Provided entries —
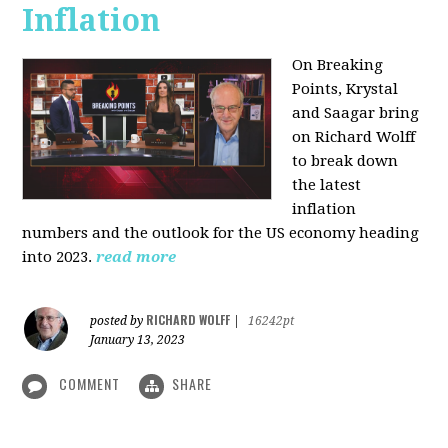
Inflation
On Breaking
Points,
Krystal
and Saagar bring
on Richard Wolff
to break down
the latest
inflation
numbers and the outlook for the US economy heading
into 2023.
read more
RICHARD WOLFF
posted by
|
16242pt
January 13, 2023
COMMENT
SHARE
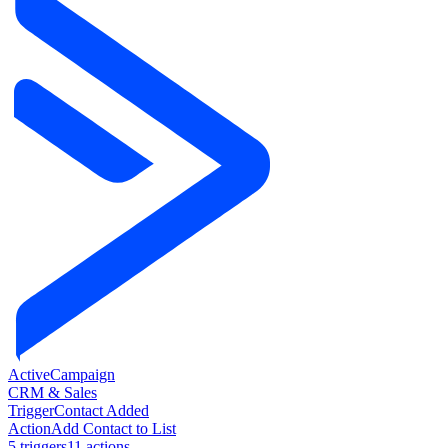
ActiveCampaign
CRM & Sales
Trigger
Contact Added
Action
Add Contact to List
5
trigger
s
11
action
s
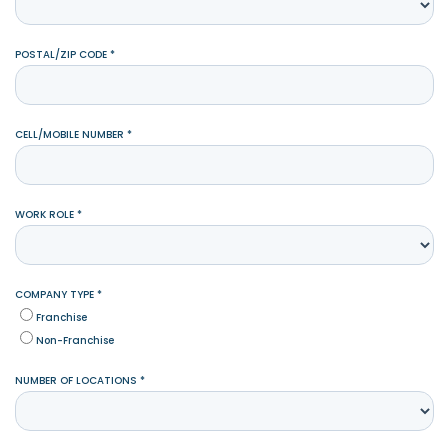
POSTAL/ZIP CODE *
CELL/MOBILE NUMBER *
WORK ROLE *
COMPANY TYPE *
Franchise
Non-Franchise
NUMBER OF LOCATIONS *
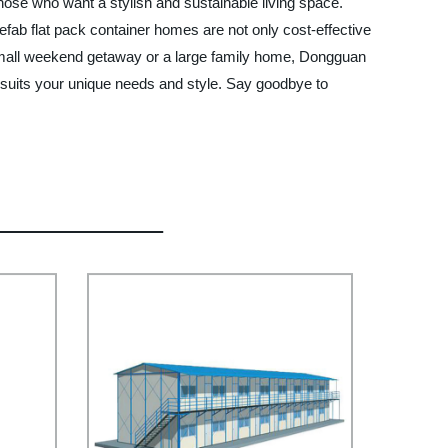
those who want a stylish and sustainable living space.
b flat pack container homes are not only cost-effective
a small weekend getaway or a large family home, Dongguan
 suits your unique needs and style. Say goodbye to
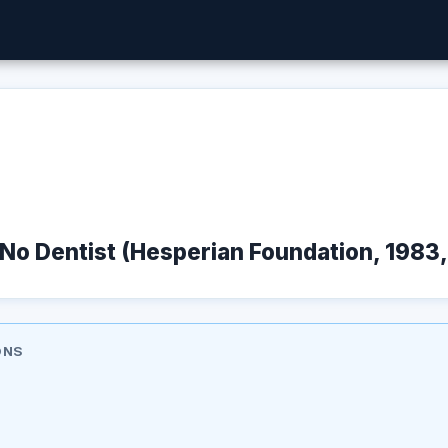
No Dentist (Hesperian Foundation, 1983,
ONS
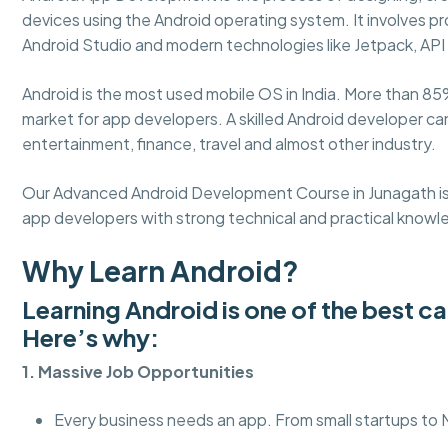
devices using the Android operating system. It involves pro
Android Studio and modern technologies like Jetpack, API 
Android is the most used mobile OS in India. More than 85
market for app developers. A skilled Android developer c
entertainment, finance, travel and almost other industry.
Our Advanced Android Development Course in Junagath i
app developers with strong technical and practical knowl
Why Learn Android?
Learning Android is one of the best c
Here’s why:
1. Massive Job Opportunities
Every business needs an app. From small startups to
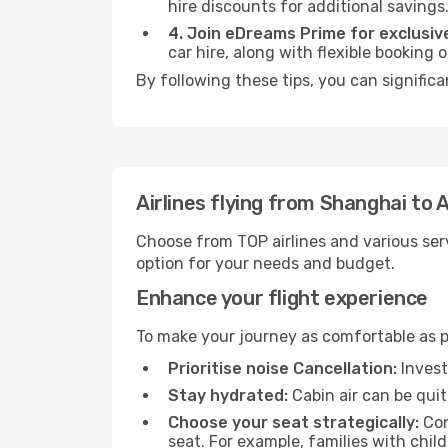
hire discounts for additional savings
4. Join eDreams Prime for exclusive
car hire, along with flexible booking
By following these tips, you can significa
Airlines flying from Shanghai to 
Choose from TOP airlines and various serv
option for your needs and budget.
Enhance your flight experience
To make your journey as comfortable as po
Prioritise noise Cancellation:
Invest
Stay hydrated:
Cabin air can be quit
Choose your seat strategically:
Con
seat. For example, families with chil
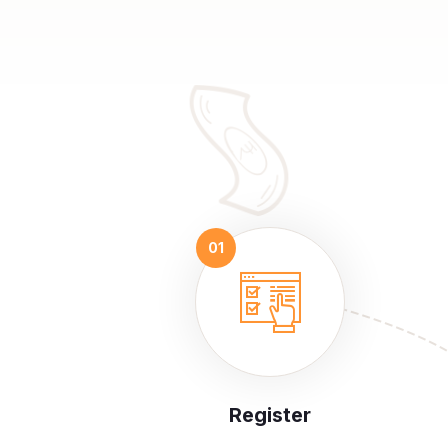
Register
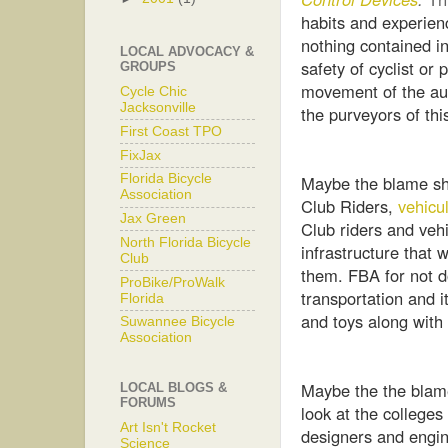
habits and experien
nothing contained in
LOCAL ADVOCACY &
safety of cyclist or
GROUPS
movement of the au
Cycle Chic
Jacksonville
the purveyors of th
First Coast TPO
FixJax
Maybe the blame sho
Florida Bicycle
Association
Club Riders,
vehicul
Jax Green
Club riders and vehic
North Florida Bicycle
infrastructure that 
Club
them. FBA for not d
ProBike/ProWalk
transportation and i
Florida
and toys along with
Suwannee Bicycle
Association
Maybe the the blam
LOCAL BLOGS &
FORUMS
look at the colleges
Art Isn't Rocket
designers and engi
Science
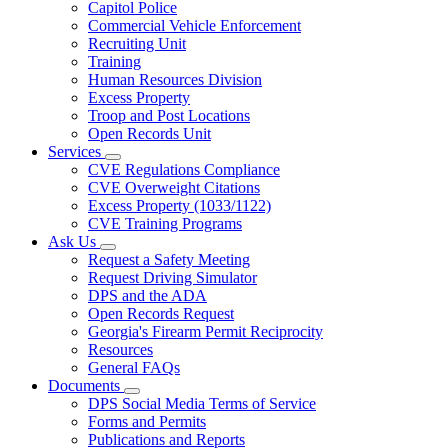
Capitol Police
Commercial Vehicle Enforcement
Recruiting Unit
Training
Human Resources Division
Excess Property
Troop and Post Locations
Open Records Unit
Services
Subnavigation
CVE Regulations Compliance
toggle
CVE Overweight Citations
for
Excess Property (1033/1122)
Services
CVE Training Programs
Ask Us
Subnavigation
Request a Safety Meeting
toggle
Request Driving Simulator
for
DPS and the ADA
Ask
Open Records Request
Us
Georgia's Firearm Permit Reciprocity
Resources
General FAQs
Documents
Subnavigation
DPS Social Media Terms of Service
toggle
Forms and Permits
for
Publications and Reports
Documents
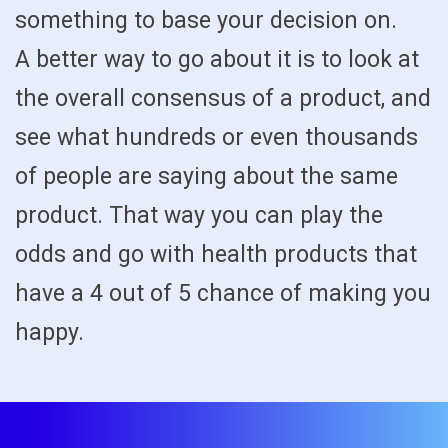
something to base your decision on.
A better way to go about it is to look at
the overall consensus of a product, and
see what hundreds or even thousands
of people are saying about the same
product. That way you can play the
odds and go with health products that
have a 4 out of 5 chance of making you
happy.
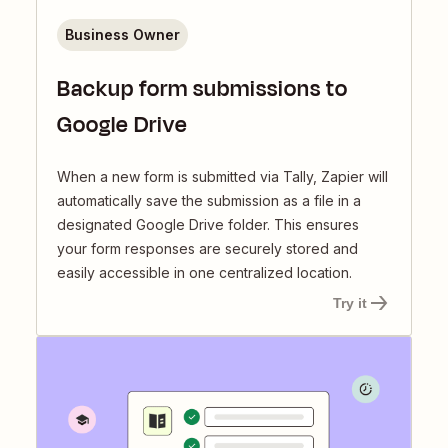
Business Owner
Backup form submissions to
Google Drive
When a new form is submitted via Tally, Zapier will
automatically save the submission as a file in a
designated Google Drive folder. This ensures
your form responses are securely stored and
easily accessible in one centralized location.
Try it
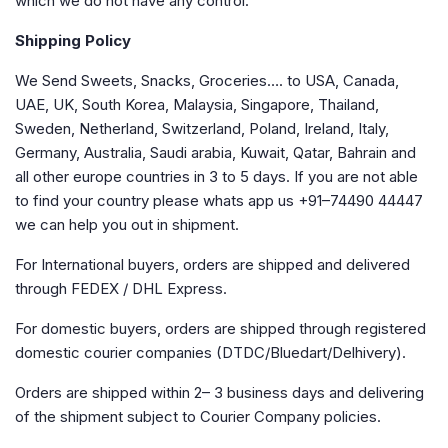
which we do not have any control.
Shipping Policy
We Send Sweets, Snacks, Groceries…. to USA, Canada,
UAE, UK, South Korea, Malaysia, Singapore, Thailand,
Sweden, Netherland, Switzerland, Poland, Ireland, Italy,
Germany, Australia, Saudi arabia, Kuwait, Qatar, Bahrain and
all other europe countries in 3 to 5 days. If you are not able
to find your country please whats app us +91–74490 44447
we can help you out in shipment.
For International buyers, orders are shipped and delivered
through FEDEX / DHL Express.
For domestic buyers, orders are shipped through registered
domestic courier companies (DTDC/Bluedart/Delhivery).
Orders are shipped within 2– 3 business days and delivering
of the shipment subject to Courier Company policies.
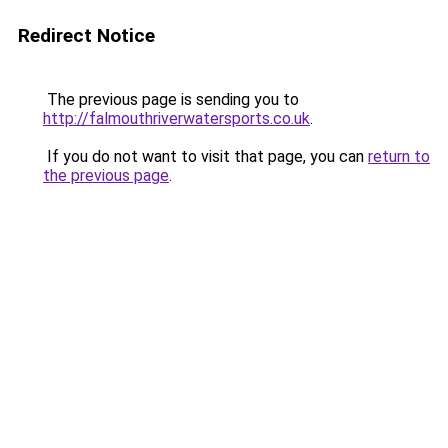
Redirect Notice
The previous page is sending you to
http://falmouthriverwatersports.co.uk
.
If you do not want to visit that page, you can
return to
the previous page
.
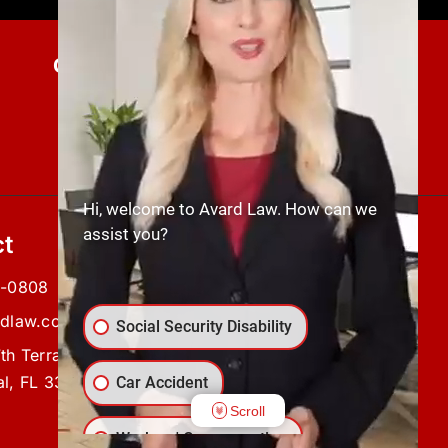
Current Client Updates
SUBMIT NOW
Hi, welcome to Avard Law. How can we
assist you?
t
5-0808
rdlaw.com
Social Security Disability
th Terrace,
l, FL 33904
Car Accident
Scroll
Workers' Compensation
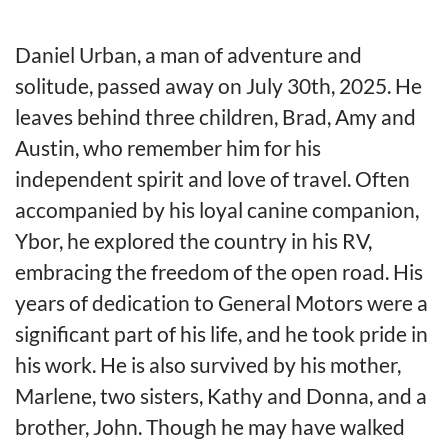
Daniel Urban, a man of adventure and
solitude, passed away on July 30th, 2025. He
leaves behind three children, Brad, Amy and
Austin, who remember him for his
independent spirit and love of travel. Often
accompanied by his loyal canine companion,
Ybor, he explored the country in his RV,
embracing the freedom of the open road. His
years of dedication to General Motors were a
significant part of his life, and he took pride in
his work. He is also survived by his mother,
Marlene, two sisters, Kathy and Donna, and a
brother, John. Though he may have walked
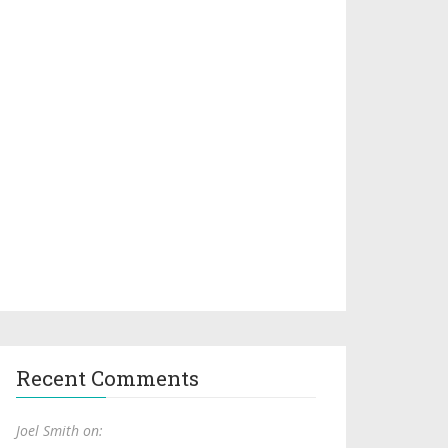
Recent Comments
Joel Smith on:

Task item —
Rewrite all the records with "canine companion" swapped for "dog" and everything else kept the same, leaving out the pictures.

Task response —
Inflation
On Breaking
Points,
Krystal
and Saagar bring
on Richard Wolff
to break down
the latest
inflation
numbers and the outlook for the US economy heading
into 2023.
read more
RICHARD WOLFF
posted by
|
16242pt
January 13, 2023
COMMENT
SHARE
ActiveCampaign
CRM & Sales
Trigger
Contact Added
Action
Add Contact to List
5
trigger
s
11
action
s
POSTAL/ZIP CODE *
CELL/MOBILE NUMBER *
WORK ROLE *
COMPANY TYPE *
Franchise
Non-Franchise
NUMBER OF LOCATIONS *
those who want a stylish and sustainable living space.
b flat pack container homes are not only cost-effective
a small weekend getaway or a large family home, Dongguan
 suits your unique needs and style. Say goodbye to
No Dentist (Hesperian Foundation, 1983,
ONS
devices using the Android operating system. It involves pro
Android Studio and modern technologies like Jetpack, API 
Android is the most used mobile OS in India. More than 85
market for app developers. A skilled Android developer c
entertainment, finance, travel and almost other industry.
Our Advanced Android Development Course in Junagath i
app developers with strong technical and practical knowl
Why Learn Android?
Learning Android is one of the best c
Here’s why:
1. Massive Job Opportunities
Every business needs an app. From small startups to
hire discounts for additional savings
4. Join eDreams Prime for exclusive
car hire, along with flexible booking
By following these tips, you can significa
Airlines flying from Shanghai to 
Choose from TOP airlines and various serv
option for your needs and budget.
Enhance your flight experience
To make your journey as comfortable as po
Prioritise noise Cancellation:
Invest
Stay hydrated:
Cabin air can be quit
Choose your seat strategically:
Con
seat. For example, families with chil
Register
habits and experien
nothing contained in
LOCAL ADVOCACY &
safety of cyclist or
GROUPS
movement of the au
Cycle Chic
Jacksonville
the purveyors of th
First Coast TPO
FixJax
Maybe the blame sho
Florida Bicycle
Association
Club Riders,
vehicul
Jax Green
Club riders and vehic
North Florida Bicycle
infrastructure that 
Club
them. FBA for not d
ProBike/ProWalk
transportation and i
Florida
and toys along with
Suwannee Bicycle
Association
Maybe the the blam
LOCAL BLOGS &
FORUMS
look at the colleges
Art Isn't Rocket
designers and engi
Science
Capitol Police
Commercial Vehicle Enforcement
Recruiting Unit
Training
Human Resources Division
Excess Property
Troop and Post Locations
Open Records Unit
Services
Subnavigation
CVE Regulations Compliance
toggle
CVE Overweight Citations
for
Excess Property (1033/1122)
Services
CVE Training Programs
Ask Us
Subnavigation
Request a Safety Meeting
toggle
Request Driving Simulator
for
DPS and the ADA
Ask
Open Records Request
Us
Georgia's Firearm Permit Reciprocity
Resources
General FAQs
Documents
Subnavigation
DPS Social Media Terms of Service
toggle
Forms and Permits
for
Publications and Reports
Documents
something to base your decision on.
A better way to go about it is to look at
the overall consensus of a product, and
see what hundreds or even thousands
of people are saying about the same
product. That way you can play the
odds and go with health products that
have a 4 out of 5 chance of making you
happy.
Business Owner
Backup form submissions to
Google Drive
When a new form is submitted via Tally, Zapier will
automatically save the submission as a file in a
designated Google Drive folder. This ensures
your form responses are securely stored and
easily accessible in one centralized location.
Try it
which we do not have any control.
Shipping Policy
We Send Sweets, Snacks, Groceries…. to USA, Canada,
UAE, UK, South Korea, Malaysia, Singapore, Thailand,
Sweden, Netherland, Switzerland, Poland, Ireland, Italy,
Germany, Australia, Saudi arabia, Kuwait, Qatar, Bahrain and
all other europe countries in 3 to 5 days. If you are not able
to find your country please whats app us +91–74490 44447
we can help you out in shipment.
For International buyers, orders are shipped and delivered
through FEDEX / DHL Express.
For domestic buyers, orders are shipped through registered
domestic courier companies (DTDC/Bluedart/Delhivery).
Orders are shipped within 2– 3 business days and delivering
of the shipment subject to Courier Company policies.
Redirect Notice
The previous page is sending you to
http://falmouthriverwatersports.co.uk
.
If you do not want to visit that page, you can
return to
the previous page
.
Current Client Updates
SUBMIT NOW
Hi, welcome to Avard Law. How can we
assist you?
t
5-0808
rdlaw.com
Social Security Disability
th Terrace,
l, FL 33904
Car Accident
Scroll
Workers' Compensation
Daniel Urban, a man of adventure and
solitude, passed away on July 30th, 2025. He
leaves behind three children, Brad, Amy and
Austin, who remember him for his
independent spirit and love of travel. Often
accompanied by his loyal dog,
Ybor, he explored the country in his RV,
embracing the freedom of the open road. His
years of dedication to General Motors were a
significant part of his life, and he took pride in
his work. He is also survived by his mother,
Marlene, two sisters, Kathy and Donna, and a
brother, John. Though he may have walked
Recent Comments
Joel Smith on:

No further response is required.